Dive Brief:

  • Pacific Gas & Electric failed to carry out “climbing inspections” of the transmission tower that caused the 2018 Camp Fire since 2001, violating its own inspection policies, state officials found.
  • The California Public Utilities Commission’s Safety and Enforcement Division (SED) identified several gaps in the utility’s attempts to properly maintain and monitor its infrastructure. These flaws were “not isolated, but rather indicative of an overall pattern of inadequate inspection and maintenance of PG&E’s transmission facilities,” according to a report dated Nov. 8 and made public Nov. 26.

  • The SED wants regulators to include the Camp Fire in an ongoing investigation into the 2017 North Bay wildfires, also caused by PG&E’s equipment, so that the utility’s liabilities can be resolved before the June 2020 deadline for it to exit bankruptcy.

Dive Insight:

The SED’s investigation report identified a litany of violations associated with PG&E’s equipment that eventually led to the Camp Fire, which was sparked by a transmission tower in Butte County in November 2018. The fire burned across more than 153,000 acres and killed 85 people, making it the most destructive in California’s history. It also pushed PG&E —​ already facing billions of dollars in liabilities from the 2017 North Bay fires —​ over the brink of bankruptcy. The transmission line has remained de-energized since.

The fire began after a worn-down C-shaped hook on one of the towers on the Caribou-Palermo transmission line broke, according to the SED’s report. PG&E crews hadn’t climbed and inspected that particular tower since 2001, but if they had, they “could have identified the worn C-hook before it failed and… prevented ignition of the Camp Fire,” the report said.

On Nov. 26, the SED filed a motion with the CPUC to include the Camp Fire within the scope of its investigation into the 2017 fires so that regulators could review PG&E’s violations “in a comprehensive manner.” Another reason the SED is keen to move quickly on the investigation is the June 30, 2020 deadline by which PG&E must exit bankruptcy in order to access California’s new wildfire fund.
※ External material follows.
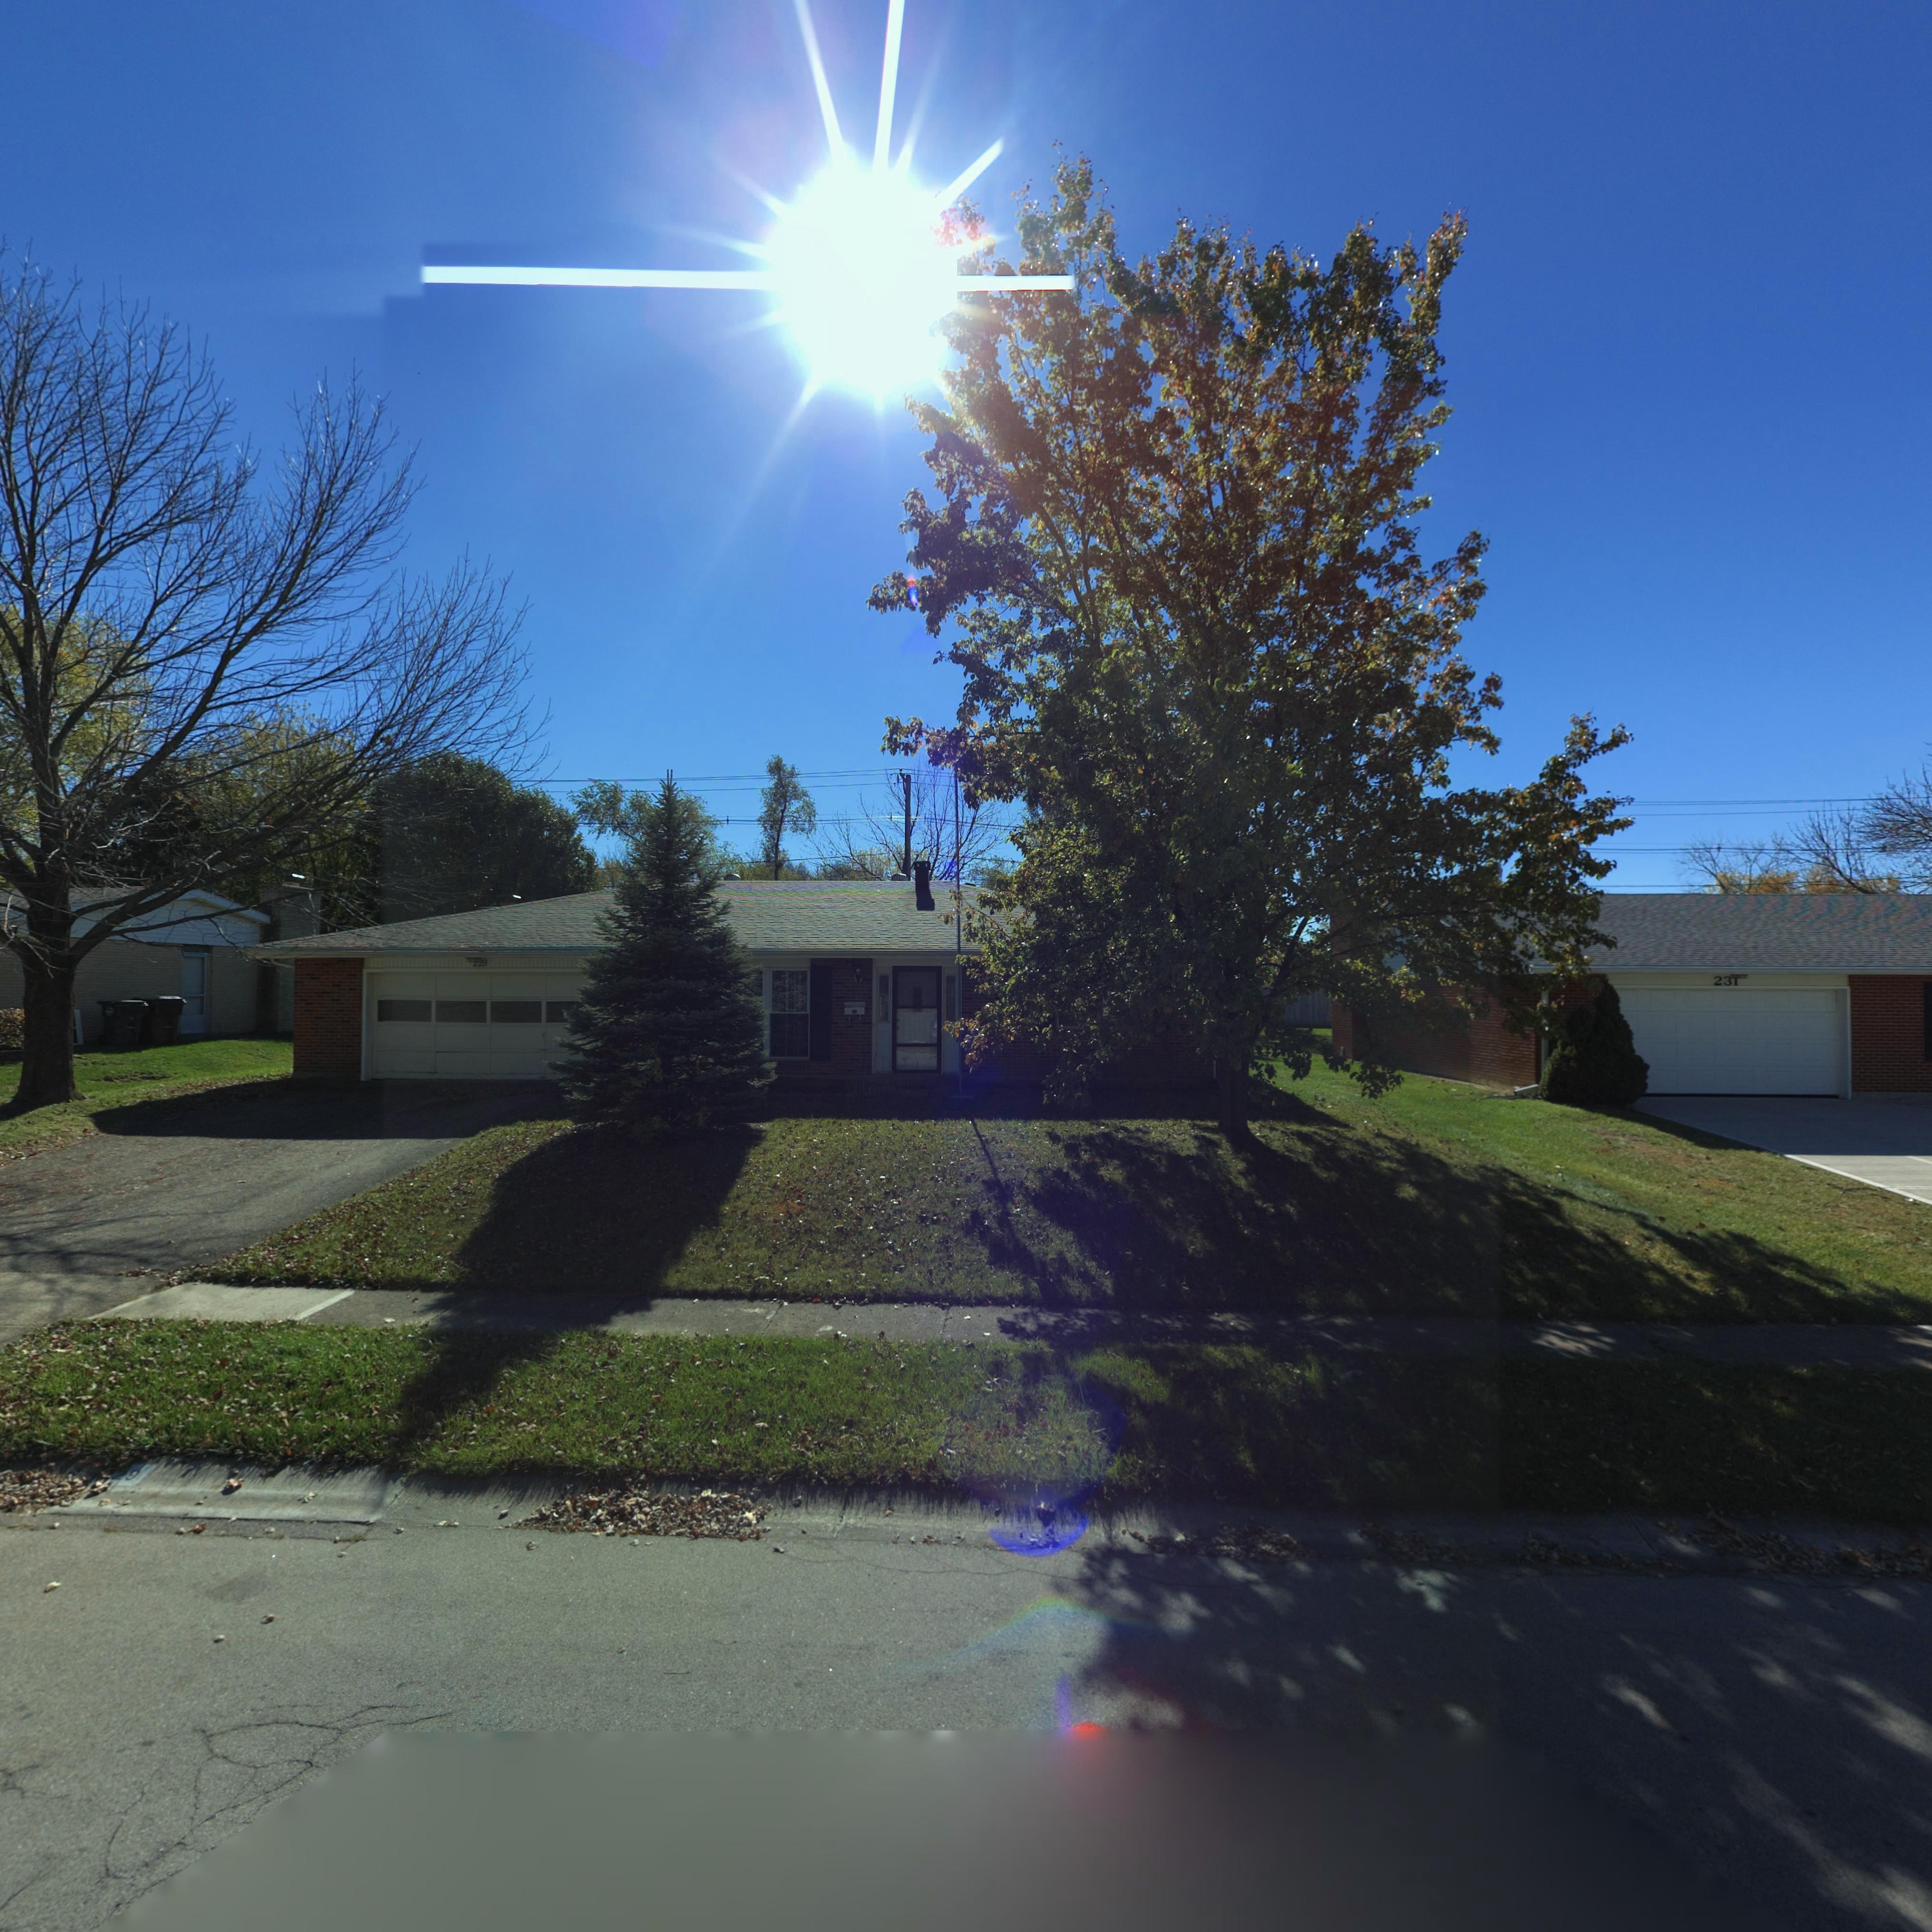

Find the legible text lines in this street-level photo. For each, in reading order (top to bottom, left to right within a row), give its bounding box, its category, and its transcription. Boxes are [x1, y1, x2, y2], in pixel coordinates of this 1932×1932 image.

[473, 958, 488, 966] StreetNumber: *29
[1713, 975, 1739, 985] StreetNumber: 231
Since the Camp Fire is a “pre-petition claim” —​ a liability that occurred before PG&E filed for bankruptcy —​ it will need to be resolved before the company completes its reorganization.

According to SED’s report, PG&E crews had aerially inspected the tower that caused the Camp Fire in September 2018. They noticed that a component of the tower had become disconnected, but categorized the issue as a lower priority to be corrected within a year, rather than immediately. 

But when utility crews performed more detailed “climbing” inspections of the transmission towers on the Caribou-Palermo line immediately after the Camp Fire, they found a total of 524 problems —​ 29 of which were high-priority hazards that required immediate fixing, the SED said. The utility’s broader wildfire safety inspection program, launched a month after the Camp Fire, identified more than 5,000 “hazardous conditions” on transmission and distribution facilities that had gone unnoticed before —​ suggesting that previous inspection and maintenance programs were inadequate, SED said. 

PG&E is “deeply sorry about the role our equipment had in this tragedy, and we apologize to all those impacted by the devastating Camp Fire,” utility spokesman Paul Moreno said in an email. He drew attention to the wildfire mitigation measures that PG&E has implemented since the fire, including accelerated inspections of electric infrastructure; the utility has inspected 730,000 power-lines and structures since January 2019.

“We climbed them, we used drones and we performed 18 months of inspections in only 4 months,” he added.

The SED’s report raises fundamental questions about how utility infrastructure has been planned across the country, Mark Dyson, principal at the Rocky Mountain Institute, told Utility Dive in an interview —​ that is, a centralized grid with electricity flowing from one direction to another in such a way that one disrupted component can affect everyone downstream. Systems are facing more risks driven in large part by climate change and extreme weather, Dyson said.

“Now is an important and pressing opportunity to reconsider the balance of investment in not only grid improvement and grid hardening but also resource investment and optimizing where we place generation and storage, so that those common points of failure are no longer as critical to keeping the lights on,” he added. 

Dyson pushed back against the notion that there are two competing solutions to the situation —​ either harden and modernize the grid, or disassemble it and focus on alternatives like microgrids. Instead, he advocates for a middle ground where distributed generation and storage resources are valued for resilience benefits and incorporated into utility-level resource and transmission investment planning.

“There’s an opportunity here to both modernize and harden, and invest in microgrids and other distributed resources, to arrive more quickly at an investment portfolio of resources that can actually provide resilience in the near term,” he said.